→ What to do
Only the lines from the one with "方がわかり、自信を持って面接に臨めるようになります。" to the end of the listing below should be set down, exactly as written and without any pictures.

→ Task inputs
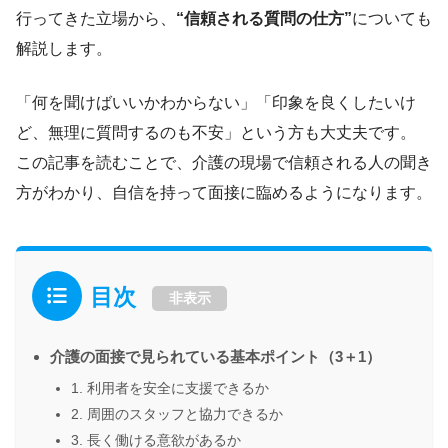
行ってきた立場から、
“信頼される質問の仕方”
についても
解説します。
「何を聞けばいいかわからない」「印象を良くしたいけ
ど、無理に質問するのも不安」という方も大丈夫です。
この記事を読むことで、介護の現場で信頼される人の聞き
方がわかり、自信を持って面接に臨めるようになります。
目次
非表示
介護の面接で見られている基本ポイント（3＋1）
1. 利用者を安全に支援できるか
2. 周囲のスタッフと協力できるか
3. 長く働ける意欲があるか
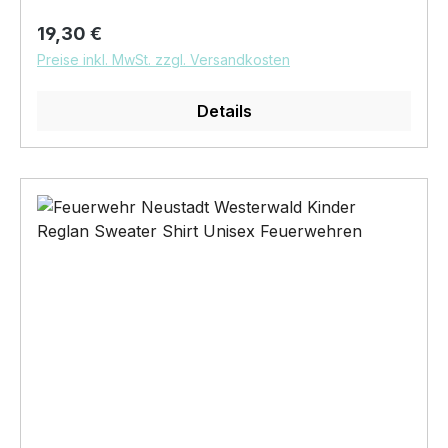
Workwear, einzigartige Doppelgarn-
Regulärer Preis:
19,30 €
Konstruktion, 40° waschbar, trocknergeeignet
Preise inkl. MwSt. zzgl. Versandkosten
Pflegehinweis: 40°C Maschinenwäsche
Feuerwehren Neustadt Westerwald Logo auf der
Details
Brust mit unserem Digitaldirektdruckverfahren
veredelt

→ Answer space
方がわかり、自信を持って面接に臨めるようになります。
目次
非表示
介護の面接で見られている基本ポイント（3＋1）
1. 利用者を安全に支援できるか
2. 周囲のスタッフと協力できるか
3. 長く働ける意欲があるか
Workwear, einzigartige Doppelgarn-
Regulärer Preis:
19,30 €
Konstruktion, 40° waschbar, trocknergeeignet
Preise inkl. MwSt. zzgl. Versandkosten
Pflegehinweis: 40°C Maschinenwäsche
Feuerwehren Neustadt Westerwald Logo auf der
Details
Brust mit unserem Digitaldirektdruckverfahren
veredelt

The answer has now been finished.